:: Textblock

Seit Jahren melden Nazis in Dresden am 13. Februar und dem folgenden Wochenende ihre Aufmärsche an. Seit Jahren führt das Bündnis Dresden Nazifrei Blockaden und damit Versammlungen durch. Ob diese angemeldet sind oder aufgrund der besonderen Struktur des Bündnisses nicht angemeldet werden können, weil es bei einer solchen Art von Versammlungen  keine AnmelderInnen und LeiterInnen geben kann, kann dabei keine Rolle spielen. Es liegen also verschiedene, gleichermaßen vom Versammlungsrecht geschützte Versammlungen vor, von denen ein Teil als Spontanversammlungen zu bewerten sind, weil sie sich aus der aktuellen Situation vor Ort erst ergeben. Wenn aber zwei gleichermaßen geschützte Versammlungen sich gegenüberstehen, kann von einem „Verursachen grober Störungen“ keine Rede sein.

::::
:: Angaben zum Material

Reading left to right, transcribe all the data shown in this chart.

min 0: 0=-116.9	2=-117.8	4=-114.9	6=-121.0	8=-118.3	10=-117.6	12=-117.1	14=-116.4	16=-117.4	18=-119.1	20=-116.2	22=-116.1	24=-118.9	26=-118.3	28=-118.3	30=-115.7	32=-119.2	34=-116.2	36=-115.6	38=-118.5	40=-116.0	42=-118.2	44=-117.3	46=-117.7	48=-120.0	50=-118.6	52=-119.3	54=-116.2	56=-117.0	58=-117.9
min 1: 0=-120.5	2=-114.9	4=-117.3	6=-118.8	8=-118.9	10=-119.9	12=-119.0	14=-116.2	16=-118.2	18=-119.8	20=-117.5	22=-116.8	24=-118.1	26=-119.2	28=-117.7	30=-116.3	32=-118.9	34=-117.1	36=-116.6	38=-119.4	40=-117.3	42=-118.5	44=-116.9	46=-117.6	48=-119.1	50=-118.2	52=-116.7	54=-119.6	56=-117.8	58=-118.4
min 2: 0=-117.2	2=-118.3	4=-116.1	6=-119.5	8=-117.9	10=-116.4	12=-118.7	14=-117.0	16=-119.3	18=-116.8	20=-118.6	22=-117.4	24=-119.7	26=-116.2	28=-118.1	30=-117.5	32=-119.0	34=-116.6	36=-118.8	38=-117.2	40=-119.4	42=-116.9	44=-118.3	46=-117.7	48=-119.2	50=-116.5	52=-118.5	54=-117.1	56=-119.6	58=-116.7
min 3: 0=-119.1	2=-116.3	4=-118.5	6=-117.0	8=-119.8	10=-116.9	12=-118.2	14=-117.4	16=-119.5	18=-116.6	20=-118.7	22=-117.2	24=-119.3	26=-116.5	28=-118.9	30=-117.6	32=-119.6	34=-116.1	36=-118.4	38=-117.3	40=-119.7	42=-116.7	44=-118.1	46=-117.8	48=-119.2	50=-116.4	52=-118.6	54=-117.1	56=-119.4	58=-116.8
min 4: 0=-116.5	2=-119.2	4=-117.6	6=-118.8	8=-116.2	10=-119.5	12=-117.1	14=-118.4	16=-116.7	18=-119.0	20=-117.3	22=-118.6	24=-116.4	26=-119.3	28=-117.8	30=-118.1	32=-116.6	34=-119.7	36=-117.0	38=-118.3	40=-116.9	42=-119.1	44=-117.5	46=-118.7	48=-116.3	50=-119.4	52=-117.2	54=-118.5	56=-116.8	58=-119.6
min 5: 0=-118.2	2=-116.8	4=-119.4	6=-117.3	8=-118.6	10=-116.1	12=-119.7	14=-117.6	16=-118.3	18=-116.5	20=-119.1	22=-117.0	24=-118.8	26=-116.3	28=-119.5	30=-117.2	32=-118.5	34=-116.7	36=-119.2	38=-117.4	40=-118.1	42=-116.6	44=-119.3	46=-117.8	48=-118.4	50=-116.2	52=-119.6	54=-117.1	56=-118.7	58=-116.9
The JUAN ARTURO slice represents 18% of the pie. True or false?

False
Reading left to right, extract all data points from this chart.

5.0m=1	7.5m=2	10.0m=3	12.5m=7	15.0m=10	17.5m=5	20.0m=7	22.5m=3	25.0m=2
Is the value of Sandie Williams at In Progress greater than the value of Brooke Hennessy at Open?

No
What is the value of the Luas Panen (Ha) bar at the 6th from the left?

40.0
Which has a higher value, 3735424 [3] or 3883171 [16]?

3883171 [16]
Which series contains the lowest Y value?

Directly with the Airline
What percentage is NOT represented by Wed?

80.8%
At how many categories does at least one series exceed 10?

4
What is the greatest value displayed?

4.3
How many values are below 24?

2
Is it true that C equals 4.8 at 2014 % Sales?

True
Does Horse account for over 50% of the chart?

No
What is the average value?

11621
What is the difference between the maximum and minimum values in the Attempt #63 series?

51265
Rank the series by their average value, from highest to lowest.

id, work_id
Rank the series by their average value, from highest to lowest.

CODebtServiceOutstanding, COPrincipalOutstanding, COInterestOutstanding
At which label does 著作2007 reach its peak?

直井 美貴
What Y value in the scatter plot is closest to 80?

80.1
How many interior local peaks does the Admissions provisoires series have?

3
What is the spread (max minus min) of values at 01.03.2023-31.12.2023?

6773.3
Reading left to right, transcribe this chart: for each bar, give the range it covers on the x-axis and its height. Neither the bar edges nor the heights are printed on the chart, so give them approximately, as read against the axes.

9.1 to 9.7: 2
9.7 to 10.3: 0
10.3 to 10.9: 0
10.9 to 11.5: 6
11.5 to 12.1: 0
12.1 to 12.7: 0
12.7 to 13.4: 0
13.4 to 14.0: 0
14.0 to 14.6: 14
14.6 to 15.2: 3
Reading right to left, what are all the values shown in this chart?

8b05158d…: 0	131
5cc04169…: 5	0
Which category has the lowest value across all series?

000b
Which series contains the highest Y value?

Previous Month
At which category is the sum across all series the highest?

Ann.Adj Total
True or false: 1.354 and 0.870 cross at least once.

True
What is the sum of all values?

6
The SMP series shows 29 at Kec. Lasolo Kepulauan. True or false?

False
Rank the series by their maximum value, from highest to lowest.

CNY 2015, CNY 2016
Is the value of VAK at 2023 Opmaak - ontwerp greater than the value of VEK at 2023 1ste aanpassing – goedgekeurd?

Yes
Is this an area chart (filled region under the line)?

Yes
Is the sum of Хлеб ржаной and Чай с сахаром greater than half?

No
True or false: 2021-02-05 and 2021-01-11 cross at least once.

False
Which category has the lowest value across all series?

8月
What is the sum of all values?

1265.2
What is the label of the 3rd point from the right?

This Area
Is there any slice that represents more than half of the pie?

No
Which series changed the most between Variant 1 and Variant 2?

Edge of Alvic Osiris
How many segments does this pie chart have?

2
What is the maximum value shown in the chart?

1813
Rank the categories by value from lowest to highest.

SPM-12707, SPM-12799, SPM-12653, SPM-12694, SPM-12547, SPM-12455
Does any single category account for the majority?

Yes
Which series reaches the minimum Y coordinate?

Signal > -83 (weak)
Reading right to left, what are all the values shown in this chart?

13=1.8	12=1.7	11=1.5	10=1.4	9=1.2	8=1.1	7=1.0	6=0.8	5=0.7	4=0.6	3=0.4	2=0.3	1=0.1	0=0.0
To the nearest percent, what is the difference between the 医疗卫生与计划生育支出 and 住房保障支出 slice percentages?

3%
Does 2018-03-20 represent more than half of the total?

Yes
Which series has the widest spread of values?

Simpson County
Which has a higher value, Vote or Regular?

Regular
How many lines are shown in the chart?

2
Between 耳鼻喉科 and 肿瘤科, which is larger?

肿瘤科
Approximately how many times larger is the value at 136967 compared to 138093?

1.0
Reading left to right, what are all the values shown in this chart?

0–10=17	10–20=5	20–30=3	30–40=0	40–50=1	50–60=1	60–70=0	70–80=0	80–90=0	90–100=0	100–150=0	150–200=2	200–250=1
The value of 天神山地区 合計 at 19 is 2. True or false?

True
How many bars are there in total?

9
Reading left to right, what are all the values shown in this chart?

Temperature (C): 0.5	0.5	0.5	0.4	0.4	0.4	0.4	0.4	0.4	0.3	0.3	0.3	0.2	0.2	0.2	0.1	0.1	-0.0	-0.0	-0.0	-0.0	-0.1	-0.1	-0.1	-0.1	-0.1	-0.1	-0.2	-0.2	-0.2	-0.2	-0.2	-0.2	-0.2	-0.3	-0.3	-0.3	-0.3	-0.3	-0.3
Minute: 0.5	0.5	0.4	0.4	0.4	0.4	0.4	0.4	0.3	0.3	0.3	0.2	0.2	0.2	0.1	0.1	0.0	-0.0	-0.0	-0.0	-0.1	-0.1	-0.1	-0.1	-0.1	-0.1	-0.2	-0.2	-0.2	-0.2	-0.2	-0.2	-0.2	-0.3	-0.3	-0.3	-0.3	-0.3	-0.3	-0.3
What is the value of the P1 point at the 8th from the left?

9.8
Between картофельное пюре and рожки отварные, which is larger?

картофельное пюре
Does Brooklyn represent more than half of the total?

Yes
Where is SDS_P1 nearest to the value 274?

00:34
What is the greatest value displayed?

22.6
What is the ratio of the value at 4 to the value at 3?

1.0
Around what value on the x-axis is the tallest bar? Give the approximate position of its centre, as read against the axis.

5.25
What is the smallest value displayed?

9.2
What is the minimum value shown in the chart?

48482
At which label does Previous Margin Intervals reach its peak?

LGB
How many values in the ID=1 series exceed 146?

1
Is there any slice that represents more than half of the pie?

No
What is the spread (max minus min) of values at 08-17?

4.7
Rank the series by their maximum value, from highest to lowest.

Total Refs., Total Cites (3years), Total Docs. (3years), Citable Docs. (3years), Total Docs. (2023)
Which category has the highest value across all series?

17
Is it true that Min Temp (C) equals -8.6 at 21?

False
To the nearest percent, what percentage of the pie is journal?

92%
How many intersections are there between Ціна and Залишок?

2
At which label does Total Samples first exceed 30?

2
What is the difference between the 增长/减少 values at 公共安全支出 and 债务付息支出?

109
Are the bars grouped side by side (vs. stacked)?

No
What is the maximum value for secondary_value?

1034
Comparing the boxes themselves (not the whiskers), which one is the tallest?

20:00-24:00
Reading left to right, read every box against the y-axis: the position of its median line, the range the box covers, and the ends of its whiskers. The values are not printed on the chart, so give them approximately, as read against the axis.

::::

:: Fragen zum Text ::
1. Beantworte die folgenden Fragen zum Text über die Blockaden in Dresden.
(a) An welchen Tagen melden Nazis in Dresden seit Jahren ihre Aufmärsche an?
(b) Welches Bündnis führt seit Jahren Blockaden durch?
(c) Weshalb ist ein Teil der Versammlungen laut Text als Spontanversammlungen zu bewerten?
2. Führe den Text über die Blockaden in Dresden nach seinem letzten Satz in einigen Sätzen fort.

:: Lösungen ::
1.
(a) Am 13. Februar und am folgenden Wochenende.
(b) Das Bündnis Dresden Nazifrei.
(c) Weil sie sich erst aus der aktuellen Situation vor Ort ergeben.

2.
Wenn Repräsentativorgane versagen...

Das BVerfG führt im Brokdorf-Urteil aus: „Demonstrativer Protest kann insbesondere notwendig werden, wenn die Repräsentativorgane mögliche Missstände und Fehlentwicklungen nicht oder nicht rechtzeitig erkennen oder aus Rücksichtnahme auf andere Interessen hinnehmen.“ Genau dies ist hier der Fall. Die Unfähigkeit und Unwilligkeit staatlicher Stellen, die gewalttätige und bedrohende Hetze von organisierten Nazis einzuschränken, führt dazu, dass die antifaschistische Bewegung diese notwendigen gesellschaftlichen Auseinandersetzungen selbst herbeiführt. Staatliche Stellen haben durch ihre Unterwanderung und teilweise Unterstützung der NPD durch V-Leute eine Situation herbeigeführt, in der diese nicht verboten werden kann, obwohl die Voraussetzungen für ein solches Verbot vorlagen. Die Dresdner Aufmärsche erfolgen direkt aus dem NPD-Spektrum, auch wenn andere Anmelder und Gruppen vorgeschoben werden. In einer Abwägung muss also geprüft werden, ob hier das Kundgeben antifaschistischer Positionen niedriger zu bewerten ist als das Kundgeben nazistischer Positionen von Gruppierungen, die ohne staatliches Versagen verboten wären.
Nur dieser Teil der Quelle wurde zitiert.